Reproducing Boone 2021
Overview
The details of the ParSNIP model are documented in Boone 2021. To reproduce all of the results in that paper, follow the following steps.
Installing ParSNIP
Install the ParSNIP software package following the instructions on the Installation page.
Downloading the data
From the desired working directory, run the following scripts on the command line to
download the PLAsTiCC and PS1 datasets to /data/
directory.
Download PS1:
$ lcdata_download_ps1
Download PLAsTiCC (warning, this can take a long time):
$ lcdata_download_plasticc
Build a combined PLAsTiCC training set for ParSNIP:
$ parsnip_build_plasticc_combined
Training the ParSNIP model
Note: Model training is much faster if a GPU is available. By default, ParSNIP will
attempt to use the GPU if there is one and fallback to CPU if not.
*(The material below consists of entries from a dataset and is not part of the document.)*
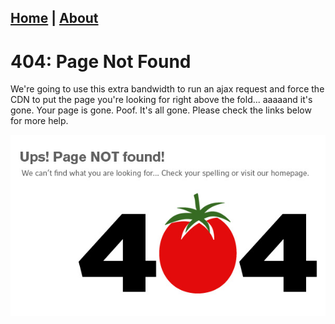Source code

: 
## [Home](https://ga0wei.github.io/)    |   [About](about)

# 404: Page Not Found



We're going to use this extra bandwidth to run an ajax request and force the CDN to put the page you're looking for right above the fold... aaaaand it's gone. Your page is gone. Poof. It's all gone. Please check the links below for more help.



![404](assets/404.jpg)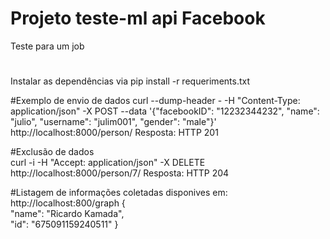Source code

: # Projeto teste-ml api Facebook

Teste para um job

#
Instalar as dependências via 
pip install -r requeriments.txt

#Exemplo de envio de dados 
curl --dump-header - -H "Content-Type: application/json" -X POST --data '{"facebookID": "12232344232", "name": "julio", "username": "julim001", "gender": "male"}' http://localhost:8000/person/
Resposta: HTTP 201 


#Exclusão de dados  
curl -i -H "Accept: application/json" -X DELETE http://localhost:8000/person/7/
Resposta: HTTP 204


#Listagem de informações coletadas disponives em:
http://localhost:800/graph
{<br />
  "name": "Ricardo Kamada",<br />
  "id": "675091159240511"
}

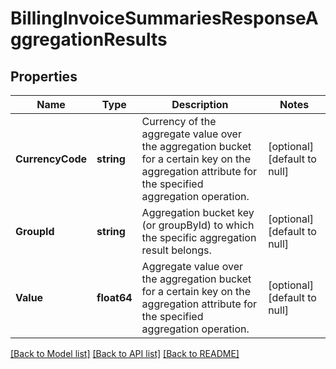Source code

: # BillingInvoiceSummariesResponseAggregationResults

## Properties
Name | Type | Description | Notes
------------ | ------------- | ------------- | -------------
**CurrencyCode** | **string** | Currency of the aggregate value over the aggregation bucket for a certain key on the aggregation attribute for the specified aggregation operation. | [optional] [default to null]
**GroupId** | **string** | Aggregation bucket key (or groupById) to which the specific aggregation result belongs. | [optional] [default to null]
**Value** | **float64** | Aggregate value over the aggregation bucket for a certain key on the aggregation attribute for the specified aggregation operation. | [optional] [default to null]

[[Back to Model list]](../README.md#documentation-for-models) [[Back to API list]](../README.md#documentation-for-api-endpoints) [[Back to README]](../README.md)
This can be overriden
by passing e.g. --device cpu
to the parsnip_train
script where cpu
is the desired
PyTorch device.
Train a PS1 model using the full dataset (1 hour):
$ parsnip_train \
./models/parsnip_ps1.pt \
./data/ps1.h5
Train a PS1 model with a held-out validation set (1 hour):
$ parsnip_train \
./models/parsnip_ps1_validation.pt \
./data/ps1.h5 \
--split_train_test
Train a PLAsTiCC model using the full dataset (1 day):
$ parsnip_train \
./models/parsnip_plasticc.pt \
./data/plasticc_combined.h5
Train a PLAsTiCC model with a held-out validation set (1 day):
$ parsnip_train \
./models/parsnip_plasticc_validation.pt \
./data/plasticc_combined.h5 \
--split_train_test
Generate predictions
Generate predictions for the PS1 dataset (< 1 min):
parsnip_predict ./predictions/parsnip_predictions_ps1.h5 \
./models/parsnip_ps1.pt \
./data/ps1.h5
Generate predictions for the PS1 dataset with 100-fold augmentation (3 min):
parsnip_predict ./predictions/parsnip_predictions_ps1_aug_100.h5 \
./models/parsnip_ps1.pt \
./data/ps1.h5 \
--augments 100
Generate predictions for the PLAsTiCC combined training dataset (7 min):
parsnip_predict ./predictions/parsnip_predictions_plasticc_combined.h5 \
./models/parsnip_plasticc.pt \
./data/plasticc_combined.h5
Generate predictions for the PLAsTiCC training set with 100-fold augmentation (4 min):
parsnip_predict ./predictions/parsnip_predictions_plasticc_train_aug_100.h5 \
./models/parsnip_plasticc.pt \
./data/plasticc_train.h5 \
--augments 100
Generate predictions for the full PLAsTiCC dataset (1 hour):
parsnip_predict ./predictions/parsnip_predictions_plasticc_test.h5 \
./models/parsnip_plasticc.pt \
./data/plasticc_test.h5
Figures and analysis
All of the figures and analysis in Boone 2021 were done with Jupyter notebooks that are available on GitHub. To rerun these notebooks, copy the notebooks folder to the working directory and run the notebooks from within that folder.